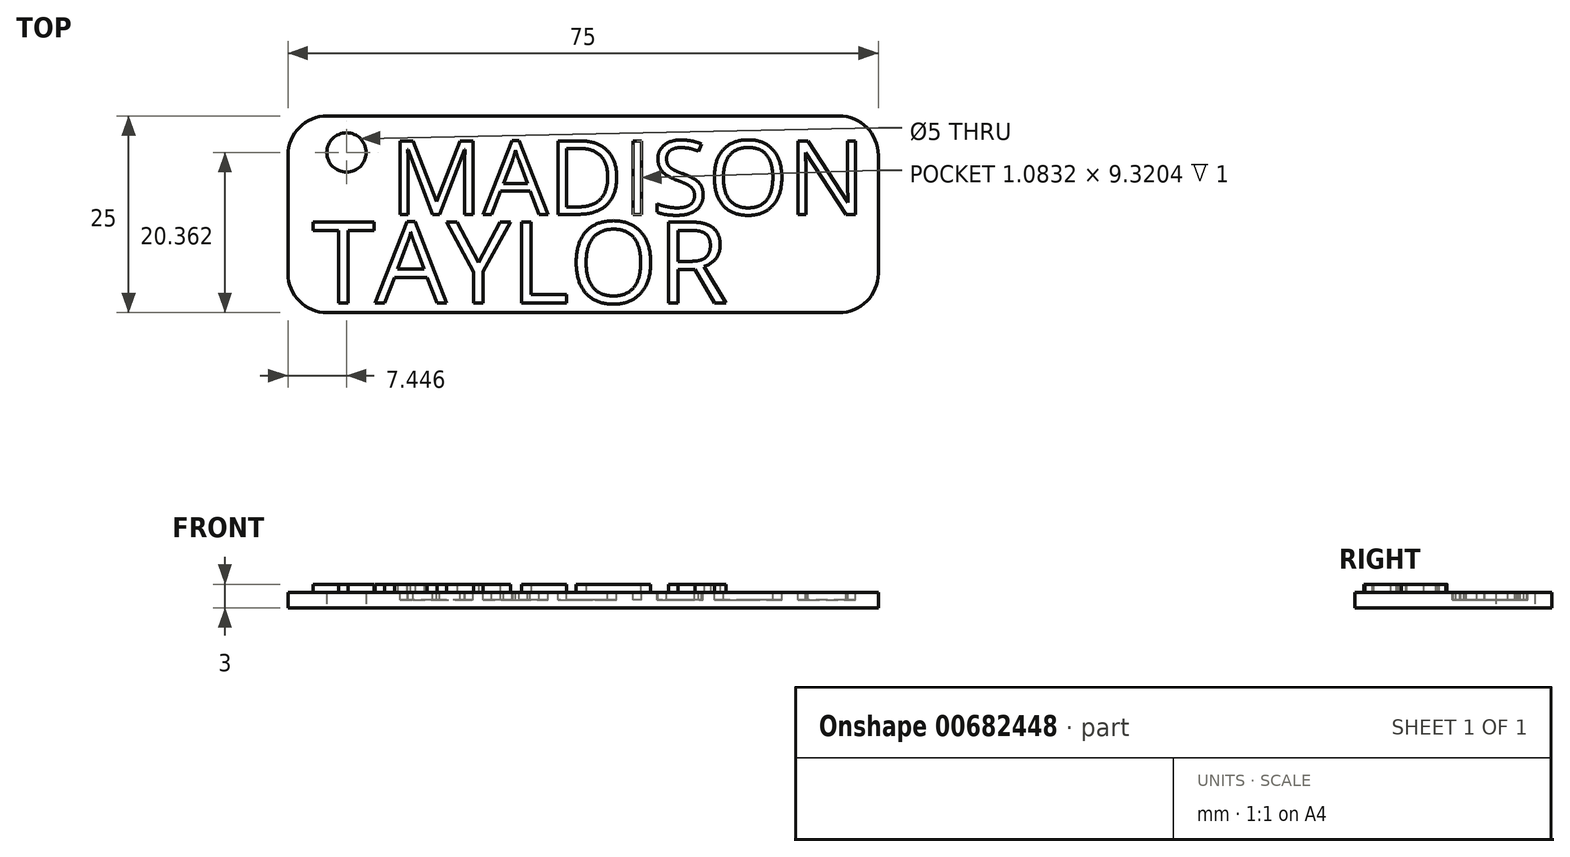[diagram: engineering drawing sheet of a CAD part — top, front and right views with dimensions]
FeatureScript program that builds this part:
annotation { "Feature Type Name" : "Feature", "Feature Type Description" : "" }
export const myFeature = defineFeature(function(context is Context, id is Id, definition is map)
    precondition{}
    {
        {
            var Q0;
            Q0=qCreatedBy(makeId("Top.planeOp"),FACE);
            var sketch = newSketch(context, id + "F0", { "sketchPlane" : qUnion([Q0])});
            skLineSegment(sketch, "E0.bottom", {"start": v(32.5, 12.5) * mm, "end": v(-32.5, 12.5) * mm});
            skLineSegment(sketch, "E0.top", {"start": v(32.5, -12.5) * mm, "end": v(-32.5, -12.5) * mm});
            skLineSegment(sketch, "E0.left", {"start": v(37.5, 7.5) * mm, "end": v(37.5, -7.5) * mm});
            skLineSegment(sketch, "E0.right", {"start": v(-37.5, 7.5) * mm, "end": v(-37.5, -7.5) * mm});
            skPoint(sketch, "E0.middle", {"position": v(0, 0) * mm});
            skPoint(sketch, "E1.visualSharp", {"position": v(-37.5, 12.5) * mm});
            skArc(sketch, "E1.filletArc", {"start": v(-32.5, 12.5) * mm, "mid": v(-36.04, 11.04) * mm, "end": v(-37.5, 7.5) * mm});
            skPoint(sketch, "E2.visualSharp", {"position": v(-37.5, -12.5) * mm});
            skArc(sketch, "E2.filletArc", {"start": v(-37.5, -7.5) * mm, "mid": v(-36.04, -11.04) * mm, "end": v(-32.5, -12.5) * mm});
            skPoint(sketch, "E3.visualSharp", {"position": v(37.5, 12.5) * mm});
            skArc(sketch, "E3.filletArc", {"start": v(37.5, 7.5) * mm, "mid": v(36.04, 11.04) * mm, "end": v(32.5, 12.5) * mm});
            skPoint(sketch, "E4.visualSharp", {"position": v(37.5, -12.5) * mm});
            skArc(sketch, "E4.filletArc", {"start": v(32.5, -12.5) * mm, "mid": v(36.04, -11.04) * mm, "end": v(37.5, -7.5) * mm});
            skSolve(sketch);
        }
        {
            var Q0;
            Q0=makeQuery(id+"F0.imprint","IMPRINT",FACE,{"disambiguationData":[TD([[makeQuery(id+"F0.imprint","IMPRINT",EDGE,{"derivedFrom":sQuery(id+"F0.wireOp",EDGE,"E0.bottom")}),1.0]])]});
            extrude(context, id + "F1", {"entities" : qUnion([Q0]), "depth" : 2 * mm, "offsetDistance" : 25 * mm});
        }
        {
            var Q0;
            Q0=qCreatedBy(makeId("Top.planeOp"),FACE);
            var sketch = newSketch(context, id + "F2", { "sketchPlane" : qUnion([Q0])});
            skPoint(sketch, "E5", {"position": v(-30.05, 7.86) * mm});
            skSolve(sketch);
        }
        {
            var Q0;
            Q0=sQuery(id+"F2.wireOp",VERTEX,"E5");
            var Q1;
            Q1=makeQuery(id+"F1.opExtrude","SWEPT_BODY",BODY,{"disambiguationData":[OSD([sQuery(id+"F0.wireOp",EDGE,"E0.bottom"),sQuery(id+"F0.wireOp",EDGE,"E0.top"),sQuery(id+"F0.wireOp",EDGE,"E0.left"),sQuery(id+"F0.wireOp",EDGE,"E0.right"),sQuery(id+"F0.wireOp",EDGE,"E1.filletArc"),sQuery(id+"F0.wireOp",EDGE,"E2.filletArc"),sQuery(id+"F0.wireOp",EDGE,"E3.filletArc"),sQuery(id+"F0.wireOp",EDGE,"E4.filletArc")])]});
            hole(context, id + "F3", {"style" : HoleStyle.SIMPLE, "endStyle" : HoleEndStyle.THROUGH, "oppositeDirection" : true, "holeDiameter" : 5 * mm, "majorDiameter" : 5 * mm, "isTappedThrough" : true, "tappedDepth" : 12 * mm, "tapClearance" : 3, "locations" : qUnion([Q0]), "scope" : qUnion([Q1])});
        }
        {
            var Q0;
            Q0=makeQuery(id+"F1.opExtrude","CAP_FACE",FACE,{"disambiguationData":[OSD([sQuery(id+"F0.wireOp",EDGE,"E0.bottom"),sQuery(id+"F0.wireOp",EDGE,"E0.top"),sQuery(id+"F0.wireOp",EDGE,"E0.left"),sQuery(id+"F0.wireOp",EDGE,"E0.right"),sQuery(id+"F0.wireOp",EDGE,"E1.filletArc"),sQuery(id+"F0.wireOp",EDGE,"E2.filletArc"),sQuery(id+"F0.wireOp",EDGE,"E3.filletArc"),sQuery(id+"F0.wireOp",EDGE,"E4.filletArc")])],"isStart":false});
            var sketch = newSketch(context, id + "F4", { "sketchPlane" : qUnion([Q0])});
            skText(sketch, "E6", { "text": "MADISON", "fontName": "OpenSans-Regular.ttf"});
            const initialGuessF4  = {"E6": [-0.0245, 0, 1, 0, 0.0094]};
            skSetInitialGuess(sketch, initialGuessF4);
            skSolve(sketch);
        }
        {
            var Q0;
            Q0=makeQuery(id+"F4.imprint","IMPRINT",FACE,{"disambiguationData":[TD([[makeQuery(id+"F4.imprint","IMPRINT",EDGE,{"derivedFrom":sQuery(id+"F4.wireOp",EDGE,"E6.sketch_text.stroke-0")}),1.0]])]});
            var sketch = newSketch(context, id + "F5", { "sketchPlane" : qUnion([Q0])});
            skText(sketch, "E7", { "text": "TAYLOR", "fontName": "OpenSans-Regular.ttf"});
            const initialGuessF5  = {"E7": [-0.03442, -0.01127, 1, 0, 0.01038]};
            skSetInitialGuess(sketch, initialGuessF5);
            skSolve(sketch);
        }
        {
            var Q0;
            Q0 = qSketchRegion(id + "F5", true);
            extrude(context, id + "F6", {"entities" : qUnion([Q0]), "operationType" : NewBodyOperationType.ADD, "depth" : 1 * mm, "offsetDistance" : 25 * mm});
        }
        {
            var Q0;
            Q0 = qSketchRegion(id + "F4", true);
            extrude(context, id + "F7", {"entities" : qUnion([Q0]), "operationType" : NewBodyOperationType.REMOVE, "oppositeDirection" : true, "depth" : 1 * mm, "offsetDistance" : 25 * mm});
        }
    });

========================

Identify each line in the entries above containing the string "IMPRINT", treating uppercase and lowercase as distinct, and copy every such line.

* _Correct output_:
            Q0=makeQuery(id+"F0.imprint","IMPRINT",FACE,{"disambiguationData":[TD([[makeQuery(id+"F0.imprint","IMPRINT",EDGE,{"derivedFrom":sQuery(id+"F0.wireOp",EDGE,"E0.bottom")}),1.0]])]});
            Q0=makeQuery(id+"F4.imprint","IMPRINT",FACE,{"disambiguationData":[TD([[makeQuery(id+"F4.imprint","IMPRINT",EDGE,{"derivedFrom":sQuery(id+"F4.wireOp",EDGE,"E6.sketch_text.stroke-0")}),1.0]])]});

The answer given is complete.